▶ **Exercise**
Copy the listing below character for character, leaving out the pictures.

▶ **Material for the task**
•••

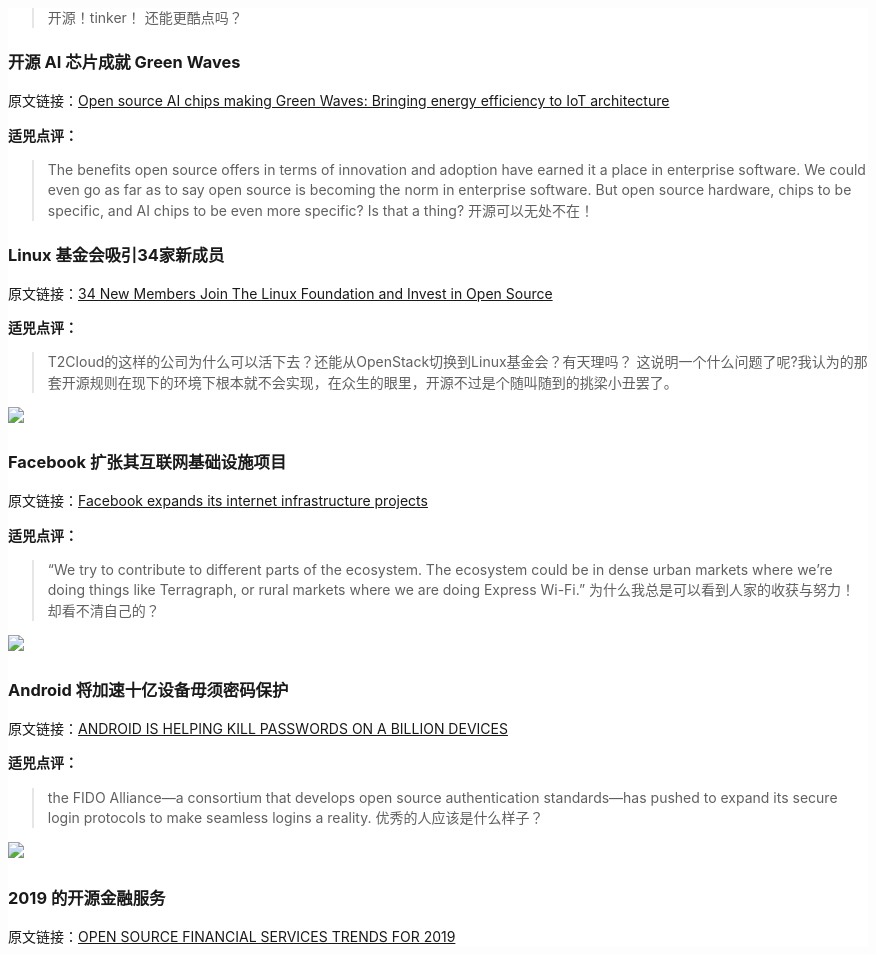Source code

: > 开源！tinker！ 还能更酷点吗？

### 开源 AI 芯片成就 Green Waves

原文链接：[Open source AI chips making Green Waves: Bringing energy efficiency to IoT architecture](https://www.zdnet.com/article/open-source-ai-chips-making-green-waves-bringing-energy-efficiency-to-iot-architecture/)

**适兕点评：**

> The benefits open source offers in terms of innovation and adoption have earned it a place in enterprise software. We could even go as far as to say open source is becoming the norm in enterprise software. But open source hardware, chips to be specific, and AI chips to be even more specific? Is that a thing? 开源可以无处不在！

### Linux 基金会吸引34家新成员

原文链接：[34 New Members Join The Linux Foundation and Invest in Open Source](https://www.prnewswire.com/news-releases/34-new-members-join-the-linux-foundation-and-invest-in-open-source-300800934.html)

**适兕点评：**

> T2Cloud的这样的公司为什么可以活下去？还能从OpenStack切换到Linux基金会？有天理吗？ 这说明一个什么问题了呢?我认为的那套开源规则在现下的环境下根本就不会实现，在众生的眼里，开源不过是个随叫随到的挑梁小丑罢了。

![](https://techcrunch.com/wp-content/uploads/2019/02/GettyImages-1097534160.jpg?w=1390&crop=1)

### Facebook 扩张其互联网基础设施项目

原文链接：[Facebook expands its internet infrastructure projects](https://techcrunch.com/2019/02/25/facebook-expands-its-internet-infrastructure-projects/)

**适兕点评：**

> “We try to contribute to different parts of the ecosystem. The ecosystem could be in dense urban markets where we’re doing things like Terragraph, or rural markets where we are doing Express Wi-Fi.” 为什么我总是可以看到人家的收获与努力！却看不清自己的？

![](https://media.wired.com/photos/5c70825cedfea42f35917c92/master/w_1164,c_limit/Thumb-Print_MobileandDtop_V2-TA.jpg)

### Android 将加速十亿设备毋须密码保护

原文链接：[ANDROID IS HELPING KILL PASSWORDS ON A BILLION DEVICES](https://www.wired.com/story/android-passwordless-login-fido2/)

**适兕点评：**

>  the FIDO Alliance—a consortium that develops open source authentication standards—has pushed to expand its secure login protocols to make seamless logins a reality.  优秀的人应该是什么样子？

![](https://internationalbanker.com/wp-content/uploads/2019/02/Digital-transformation--1170x650.jpg)

### 2019 的开源金融服务

原文链接：[OPEN SOURCE FINANCIAL SERVICES TRENDS FOR 2019](https://internationalbanker.com/technology/open-source-financial-services-trends-for-2019/)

•••

▶ **Result of this exercise**
Source code

: > 开源！tinker！ 还能更酷点吗？

### 开源 AI 芯片成就 Green Waves

原文链接：[Open source AI chips making Green Waves: Bringing energy efficiency to IoT architecture](https://www.zdnet.com/article/open-source-ai-chips-making-green-waves-bringing-energy-efficiency-to-iot-architecture/)

**适兕点评：**

> The benefits open source offers in terms of innovation and adoption have earned it a place in enterprise software. We could even go as far as to say open source is becoming the norm in enterprise software. But open source hardware, chips to be specific, and AI chips to be even more specific? Is that a thing? 开源可以无处不在！

### Linux 基金会吸引34家新成员

原文链接：[34 New Members Join The Linux Foundation and Invest in Open Source](https://www.prnewswire.com/news-releases/34-new-members-join-the-linux-foundation-and-invest-in-open-source-300800934.html)

**适兕点评：**

> T2Cloud的这样的公司为什么可以活下去？还能从OpenStack切换到Linux基金会？有天理吗？ 这说明一个什么问题了呢?我认为的那套开源规则在现下的环境下根本就不会实现，在众生的眼里，开源不过是个随叫随到的挑梁小丑罢了。

![](https://techcrunch.com/wp-content/uploads/2019/02/GettyImages-1097534160.jpg?w=1390&crop=1)

### Facebook 扩张其互联网基础设施项目

原文链接：[Facebook expands its internet infrastructure projects](https://techcrunch.com/2019/02/25/facebook-expands-its-internet-infrastructure-projects/)

**适兕点评：**

> “We try to contribute to different parts of the ecosystem. The ecosystem could be in dense urban markets where we’re doing things like Terragraph, or rural markets where we are doing Express Wi-Fi.” 为什么我总是可以看到人家的收获与努力！却看不清自己的？

![](https://media.wired.com/photos/5c70825cedfea42f35917c92/master/w_1164,c_limit/Thumb-Print_MobileandDtop_V2-TA.jpg)

### Android 将加速十亿设备毋须密码保护

原文链接：[ANDROID IS HELPING KILL PASSWORDS ON A BILLION DEVICES](https://www.wired.com/story/android-passwordless-login-fido2/)

**适兕点评：**

>  the FIDO Alliance—a consortium that develops open source authentication standards—has pushed to expand its secure login protocols to make seamless logins a reality.  优秀的人应该是什么样子？

![](https://internationalbanker.com/wp-content/uploads/2019/02/Digital-transformation--1170x650.jpg)

### 2019 的开源金融服务

原文链接：[OPEN SOURCE FINANCIAL SERVICES TRENDS FOR 2019](https://internationalbanker.com/technology/open-source-financial-services-trends-for-2019/)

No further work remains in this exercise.